Figure S2. (a) Excision and circularization of phage Pf4 upon colistin exposure. The prophage, Pf4 exists in lysogenic state in PAO1. During exposure to colistin, the phage encoded DNA excised from the PAO1 chromosome and formed superinfective phage. (b) Induction of prophage during evolution of PAO1 to colistin. Top left panel shows different dilutions of the supernatant from day 1 of evolution (before drug exposure) that are incapable of lysing the lawn of PAO1 on the plate. The supernatant obtained after centrifugation of the population sample was filter sterilized and then serially diluted (10-fold dilutions) in SM buffer (50 mM Tris-HCl, pH 7.5 + 100 mM NaCl + 10 mM MgSO4.7H2O). 5 µl of each dilution was spotted on a lawn of PAO1. Supernatant from day 2 (first instance of drug exposure) has strong lytic activity (top right) suggesting induction of prophage and lytic capability. This lytic capability continues to exist till the end of adaptation (bottom panels -days 13 and 25). All these samples are from run 1 of adaptation that lasted 26 days.
Figure S3. Evolutionary trajectories of adaptive mutations identified in this study Each graph is a plot of the frequency of a mutation in a gene within the population versus the day of adaptation on which it was observed. Multiple mutations within a gene are plotted on the same graph using different colors to represent each mutation. Only alleles that rose above 10% frequency during adaptation are shown here. Evolutionary trajectories of the adaptive alleles of pmrB are shown in Figure S4.
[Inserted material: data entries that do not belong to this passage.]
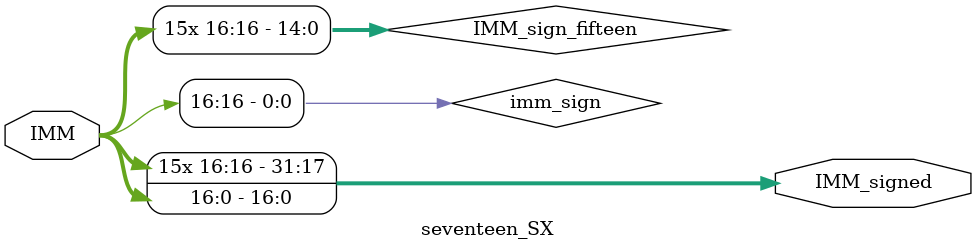
<source format=v>
module seventeen_SX(IMM, IMM_signed);
	// sign-extension unit: 17 to 32
	input [16:0] IMM;
	output [31:0] IMM_signed;
	
	// perform sign-padding
	wire imm_sign;
	assign imm_sign = IMM[16];
	
	wire [14:0] IMM_sign_fifteen = {15{imm_sign}};
	assign IMM_signed = {IMM_sign_fifteen, IMM};
	
endmodule

</source>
Figure S4. Trajectories of pmrB mutations detected at > 5% frequency during adaptation to colistin. 11 mutations were identified in run 1 which lasted 26 days. Out of the 11, only 3 mutations, L17P, L18P and L167P were detected in the final resistant population at > 5% frequency. Run 2 which lasted 17 days had 8 pmrB mutations in the evolving population with only 2 mutations, L243R and F408L detectable in the final resistant population.
Figure S5. Cellular localization of targets identified in this study playing putative roles in colistin resistance. Targets in purple text were identified by the Fisher’s Exact test of end point isolates and targets underlined were common among our study and other polymyxin resistance studies.
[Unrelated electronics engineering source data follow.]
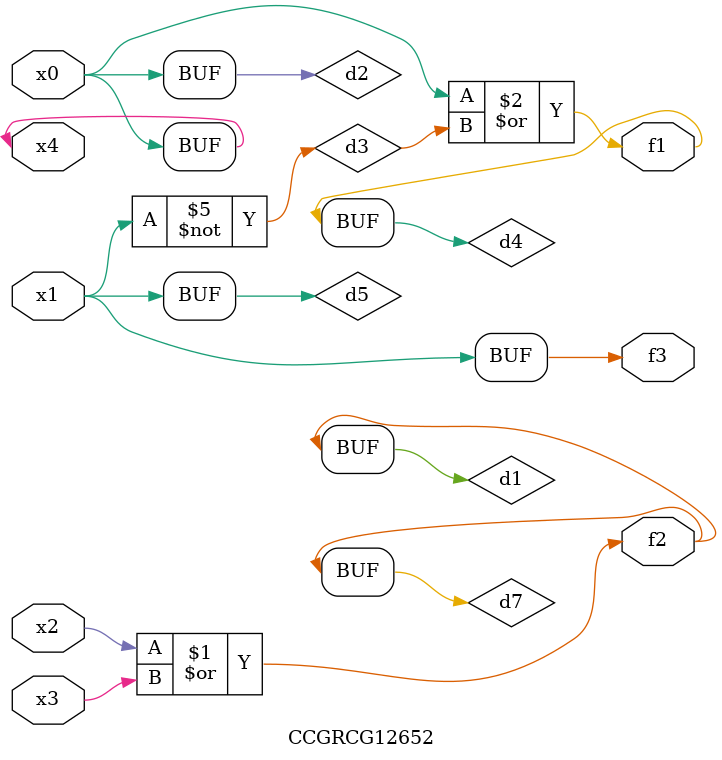
<source format=v>
module CCGRCG12652(
	input x0, x1, x2, x3, x4,
	output f1, f2, f3
);

	wire d1, d2, d3, d4, d5, d6, d7;

	or (d1, x2, x3);
	buf (d2, x0, x4);
	not (d3, x1);
	or (d4, d2, d3);
	not (d5, d3);
	nand (d6, d1, d3);
	or (d7, d1);
	assign f1 = d4;
	assign f2 = d7;
	assign f3 = d5;
endmodule

</source>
Figure S6. Relationship between colistin MIC of an end point isolate and its biofilm forming capability as measured by crystal violet staining. No significant co-relation between level of resistance of the isolate and its biofilm forming capability can be inferred from this data.
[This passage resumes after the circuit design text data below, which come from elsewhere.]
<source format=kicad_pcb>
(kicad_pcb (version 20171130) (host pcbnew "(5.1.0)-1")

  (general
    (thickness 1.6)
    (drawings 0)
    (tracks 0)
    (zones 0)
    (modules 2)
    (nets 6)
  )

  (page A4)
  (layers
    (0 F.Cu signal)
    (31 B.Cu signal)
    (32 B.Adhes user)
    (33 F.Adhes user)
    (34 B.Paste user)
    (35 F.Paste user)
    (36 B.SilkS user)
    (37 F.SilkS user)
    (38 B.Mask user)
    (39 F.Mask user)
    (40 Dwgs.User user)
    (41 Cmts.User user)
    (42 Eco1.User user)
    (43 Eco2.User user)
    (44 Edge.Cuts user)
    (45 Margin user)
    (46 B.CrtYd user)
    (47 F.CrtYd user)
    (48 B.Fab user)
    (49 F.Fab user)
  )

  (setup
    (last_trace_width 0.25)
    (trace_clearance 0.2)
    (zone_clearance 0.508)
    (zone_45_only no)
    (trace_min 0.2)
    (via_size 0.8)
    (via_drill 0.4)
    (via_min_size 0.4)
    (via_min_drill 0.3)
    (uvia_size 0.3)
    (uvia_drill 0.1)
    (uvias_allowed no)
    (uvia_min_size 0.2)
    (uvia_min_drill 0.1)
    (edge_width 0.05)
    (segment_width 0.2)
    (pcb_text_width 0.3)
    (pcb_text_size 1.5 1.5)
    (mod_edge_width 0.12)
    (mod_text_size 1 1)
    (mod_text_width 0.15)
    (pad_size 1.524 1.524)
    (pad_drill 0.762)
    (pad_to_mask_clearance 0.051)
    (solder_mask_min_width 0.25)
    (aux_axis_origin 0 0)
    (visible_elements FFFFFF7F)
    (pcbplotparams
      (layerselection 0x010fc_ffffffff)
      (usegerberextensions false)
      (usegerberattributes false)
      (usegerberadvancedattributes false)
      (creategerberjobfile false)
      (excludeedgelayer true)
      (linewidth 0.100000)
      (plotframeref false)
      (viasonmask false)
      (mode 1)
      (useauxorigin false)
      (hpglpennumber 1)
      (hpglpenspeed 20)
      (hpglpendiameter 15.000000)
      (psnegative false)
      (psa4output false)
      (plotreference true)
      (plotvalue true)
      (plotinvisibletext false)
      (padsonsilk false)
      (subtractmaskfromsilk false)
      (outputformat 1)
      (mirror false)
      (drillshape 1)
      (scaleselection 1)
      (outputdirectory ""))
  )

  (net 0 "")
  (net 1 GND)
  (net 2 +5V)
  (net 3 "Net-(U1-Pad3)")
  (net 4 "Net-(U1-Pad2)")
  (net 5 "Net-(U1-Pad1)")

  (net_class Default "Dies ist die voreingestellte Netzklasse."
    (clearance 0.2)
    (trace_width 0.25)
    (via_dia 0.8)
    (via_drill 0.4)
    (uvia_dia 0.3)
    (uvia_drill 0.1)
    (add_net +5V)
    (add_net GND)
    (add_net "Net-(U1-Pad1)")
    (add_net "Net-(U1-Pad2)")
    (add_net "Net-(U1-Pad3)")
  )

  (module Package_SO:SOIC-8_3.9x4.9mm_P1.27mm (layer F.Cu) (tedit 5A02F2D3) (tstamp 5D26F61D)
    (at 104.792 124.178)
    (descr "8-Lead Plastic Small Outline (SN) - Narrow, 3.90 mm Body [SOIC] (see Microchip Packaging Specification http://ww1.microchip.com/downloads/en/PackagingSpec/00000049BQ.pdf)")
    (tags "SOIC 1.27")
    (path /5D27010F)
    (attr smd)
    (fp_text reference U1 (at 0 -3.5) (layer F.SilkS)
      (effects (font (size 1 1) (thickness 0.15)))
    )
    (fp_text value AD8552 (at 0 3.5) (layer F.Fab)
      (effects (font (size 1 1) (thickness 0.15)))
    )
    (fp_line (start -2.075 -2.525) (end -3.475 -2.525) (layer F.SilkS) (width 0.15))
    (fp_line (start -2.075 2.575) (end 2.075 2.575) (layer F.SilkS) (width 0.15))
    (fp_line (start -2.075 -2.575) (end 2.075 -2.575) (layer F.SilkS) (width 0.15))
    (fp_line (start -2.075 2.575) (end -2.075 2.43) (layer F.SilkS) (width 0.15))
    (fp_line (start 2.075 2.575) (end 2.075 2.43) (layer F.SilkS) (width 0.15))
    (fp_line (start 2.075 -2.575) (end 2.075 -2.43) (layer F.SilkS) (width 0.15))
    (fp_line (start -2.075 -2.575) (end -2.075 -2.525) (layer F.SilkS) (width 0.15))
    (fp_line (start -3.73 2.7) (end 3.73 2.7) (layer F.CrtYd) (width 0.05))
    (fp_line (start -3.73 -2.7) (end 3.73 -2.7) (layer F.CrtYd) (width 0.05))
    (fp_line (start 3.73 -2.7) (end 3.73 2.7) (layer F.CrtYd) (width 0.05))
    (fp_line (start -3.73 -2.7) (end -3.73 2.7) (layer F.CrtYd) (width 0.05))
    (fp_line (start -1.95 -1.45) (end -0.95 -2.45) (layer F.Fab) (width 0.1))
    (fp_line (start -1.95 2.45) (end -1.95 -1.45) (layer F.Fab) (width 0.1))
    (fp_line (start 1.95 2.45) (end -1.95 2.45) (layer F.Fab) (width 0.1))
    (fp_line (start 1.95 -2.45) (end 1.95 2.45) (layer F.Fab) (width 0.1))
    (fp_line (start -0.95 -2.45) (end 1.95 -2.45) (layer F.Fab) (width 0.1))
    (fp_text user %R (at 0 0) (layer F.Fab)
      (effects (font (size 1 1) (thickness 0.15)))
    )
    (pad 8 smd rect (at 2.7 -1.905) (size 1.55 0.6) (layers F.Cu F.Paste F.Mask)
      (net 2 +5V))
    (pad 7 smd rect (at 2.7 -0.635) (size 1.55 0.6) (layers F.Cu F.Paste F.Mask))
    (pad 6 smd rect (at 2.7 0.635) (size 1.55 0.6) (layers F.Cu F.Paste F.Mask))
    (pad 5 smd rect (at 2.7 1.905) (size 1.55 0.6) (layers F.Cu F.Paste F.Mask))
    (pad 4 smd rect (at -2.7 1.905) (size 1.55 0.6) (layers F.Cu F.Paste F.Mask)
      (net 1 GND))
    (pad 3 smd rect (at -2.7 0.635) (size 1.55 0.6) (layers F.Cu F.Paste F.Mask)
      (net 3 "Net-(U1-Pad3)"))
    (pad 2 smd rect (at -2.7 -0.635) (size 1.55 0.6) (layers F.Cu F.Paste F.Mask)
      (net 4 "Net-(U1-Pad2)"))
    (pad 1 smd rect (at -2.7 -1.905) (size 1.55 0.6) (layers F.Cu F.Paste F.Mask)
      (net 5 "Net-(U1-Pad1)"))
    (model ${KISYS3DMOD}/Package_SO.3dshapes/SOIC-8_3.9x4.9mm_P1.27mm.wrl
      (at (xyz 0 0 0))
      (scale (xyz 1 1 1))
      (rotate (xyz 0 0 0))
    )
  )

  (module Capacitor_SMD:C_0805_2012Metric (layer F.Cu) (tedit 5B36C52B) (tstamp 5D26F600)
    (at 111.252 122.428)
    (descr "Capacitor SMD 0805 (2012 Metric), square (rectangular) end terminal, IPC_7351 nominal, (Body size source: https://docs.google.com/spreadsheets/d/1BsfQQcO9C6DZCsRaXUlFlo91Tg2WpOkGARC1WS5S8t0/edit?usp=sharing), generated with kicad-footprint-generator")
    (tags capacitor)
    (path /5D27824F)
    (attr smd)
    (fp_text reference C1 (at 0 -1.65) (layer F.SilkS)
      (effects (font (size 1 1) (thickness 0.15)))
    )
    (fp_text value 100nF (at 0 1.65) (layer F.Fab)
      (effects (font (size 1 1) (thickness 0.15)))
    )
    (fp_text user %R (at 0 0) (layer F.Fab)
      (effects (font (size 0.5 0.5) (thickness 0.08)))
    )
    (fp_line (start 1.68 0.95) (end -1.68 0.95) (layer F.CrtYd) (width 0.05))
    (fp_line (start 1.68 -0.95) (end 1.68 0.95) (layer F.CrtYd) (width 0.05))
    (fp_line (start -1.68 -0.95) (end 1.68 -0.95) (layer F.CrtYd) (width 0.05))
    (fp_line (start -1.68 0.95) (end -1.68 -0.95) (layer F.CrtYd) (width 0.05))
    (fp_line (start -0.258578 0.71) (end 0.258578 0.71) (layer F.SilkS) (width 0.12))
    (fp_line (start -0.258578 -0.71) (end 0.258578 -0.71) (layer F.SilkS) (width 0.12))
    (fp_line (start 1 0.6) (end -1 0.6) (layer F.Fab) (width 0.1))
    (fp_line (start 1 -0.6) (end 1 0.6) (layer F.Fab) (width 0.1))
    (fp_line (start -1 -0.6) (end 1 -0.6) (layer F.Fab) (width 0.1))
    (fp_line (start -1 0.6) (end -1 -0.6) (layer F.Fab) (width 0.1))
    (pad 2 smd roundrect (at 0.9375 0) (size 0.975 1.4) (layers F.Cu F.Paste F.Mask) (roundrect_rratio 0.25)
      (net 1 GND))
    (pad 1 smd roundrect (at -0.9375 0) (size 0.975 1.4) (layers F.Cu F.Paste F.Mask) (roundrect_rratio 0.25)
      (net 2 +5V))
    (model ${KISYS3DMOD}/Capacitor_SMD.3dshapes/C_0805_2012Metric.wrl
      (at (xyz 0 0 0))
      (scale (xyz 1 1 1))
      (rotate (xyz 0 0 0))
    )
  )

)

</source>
Table S1. List of end point isolates selected for whole genome sequencing and their minimum inhibitory concentrations (MICs) to colistin
Table S2. Hypothetical protein encoding genes identified as significant by Fisher’s Exact Test performed on mutations in daily populations of PAO1 evolving to colistin
Dataset S1. Mutations identified in daily populations and well as in end point isolates obtained from adaptation of PAO1 to colistin during Run 1 and Run 2.
Acknowledgements
We are thankful to Dr. Luay Nakhleh for his assistance with computational analysis and resources. We are thankful to Dr. Herbert Schweizer for kindly providing plasmids for genetically modifying P. aeruginosa. We appreciate the advice provided by Weiliang Huang and Dr. Angela Wilks for isolation and identification of mutant P. aeruginosa candidates following allelic replacement. We are grateful to Dr. Jeff Barrick for assistance with analysis of metagenomic population data using Breseq.